When asked about the current challenges facing the company, Palmer says Corney and Barrow is fortunate to the extent that the merchant is primarily a private customer business, with around 25% of its sales coming from the on-trade.

“The overnight shutdown of hospitality in the last few weeks has not affected us as gravely as some other operators,” she says  “Nonetheless of course it has had a massive impact on us and it’s unclear how the situation will evolve. We are staying close to our customers and trying to support them wherever possible, rolling out various initiatives wherever we can. For example, some on-trade establishments have loyal private customers who are buying wine from them. We’ve sorted all the fulfilment and customer service.”

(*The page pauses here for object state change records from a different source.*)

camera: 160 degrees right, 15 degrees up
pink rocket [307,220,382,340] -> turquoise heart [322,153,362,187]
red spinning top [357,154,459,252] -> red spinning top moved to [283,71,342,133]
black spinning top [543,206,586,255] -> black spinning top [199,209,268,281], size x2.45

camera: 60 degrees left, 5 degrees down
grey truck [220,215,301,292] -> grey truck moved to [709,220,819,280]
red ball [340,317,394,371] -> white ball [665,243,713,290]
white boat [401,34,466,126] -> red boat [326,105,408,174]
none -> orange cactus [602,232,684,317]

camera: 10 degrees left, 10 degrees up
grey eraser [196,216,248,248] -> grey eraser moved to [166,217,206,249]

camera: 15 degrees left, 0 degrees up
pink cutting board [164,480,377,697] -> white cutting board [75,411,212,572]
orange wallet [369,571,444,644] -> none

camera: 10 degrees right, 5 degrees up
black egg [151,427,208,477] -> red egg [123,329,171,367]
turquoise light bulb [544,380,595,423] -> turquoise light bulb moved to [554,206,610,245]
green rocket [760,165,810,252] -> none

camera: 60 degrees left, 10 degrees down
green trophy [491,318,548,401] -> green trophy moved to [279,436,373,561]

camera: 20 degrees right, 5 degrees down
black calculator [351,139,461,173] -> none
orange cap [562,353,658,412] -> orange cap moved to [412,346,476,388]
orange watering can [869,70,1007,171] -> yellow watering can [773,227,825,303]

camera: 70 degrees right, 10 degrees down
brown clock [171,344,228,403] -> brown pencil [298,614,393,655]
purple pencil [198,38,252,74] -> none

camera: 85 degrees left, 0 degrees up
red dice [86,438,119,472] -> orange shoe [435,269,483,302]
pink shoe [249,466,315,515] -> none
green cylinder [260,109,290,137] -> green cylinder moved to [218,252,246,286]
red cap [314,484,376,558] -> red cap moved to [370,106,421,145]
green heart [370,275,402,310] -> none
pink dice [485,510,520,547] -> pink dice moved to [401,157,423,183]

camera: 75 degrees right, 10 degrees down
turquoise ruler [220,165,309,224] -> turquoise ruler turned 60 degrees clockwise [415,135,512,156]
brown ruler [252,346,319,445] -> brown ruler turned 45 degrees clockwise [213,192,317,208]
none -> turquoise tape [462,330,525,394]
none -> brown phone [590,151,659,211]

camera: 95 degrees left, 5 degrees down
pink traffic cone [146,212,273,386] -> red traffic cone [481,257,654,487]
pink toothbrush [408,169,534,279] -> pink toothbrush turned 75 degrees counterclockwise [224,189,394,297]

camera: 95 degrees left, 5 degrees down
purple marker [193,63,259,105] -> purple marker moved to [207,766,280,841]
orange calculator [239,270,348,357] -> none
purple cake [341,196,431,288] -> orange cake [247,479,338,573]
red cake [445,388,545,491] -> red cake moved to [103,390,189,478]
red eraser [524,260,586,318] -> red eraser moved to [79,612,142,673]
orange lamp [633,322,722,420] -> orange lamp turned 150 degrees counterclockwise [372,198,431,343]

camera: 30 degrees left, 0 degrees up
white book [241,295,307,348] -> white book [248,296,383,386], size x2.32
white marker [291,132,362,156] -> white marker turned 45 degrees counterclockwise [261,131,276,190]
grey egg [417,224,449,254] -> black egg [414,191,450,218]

Corney & Barrow has so far avoided furloughing any of its staff, while its on-trade sales people have been redeployed internally as the company redirects its focus towards its private customer business and online sales.

“Fortunately for all of us, wine remains a ‘necessity’ product during lockdown, so we have been able to continue trading and our logistics, warehousing and delivery service has managed to keep running smoothly, albeit with adaptations, to accommodate social distancing guidelines,” she adds. “It has been unbelievably busy at C&B in this period, I can’t even describe it. It has been all hands on deck, a colossal effort across the business so far, and we will continue to build on this, in the immediate, in the next few months and beyond.”

One Response to “Top 5 London wine merchants: The classics”

  1. John Edwards says:

    Lea and Sandeman seems a glaring omission?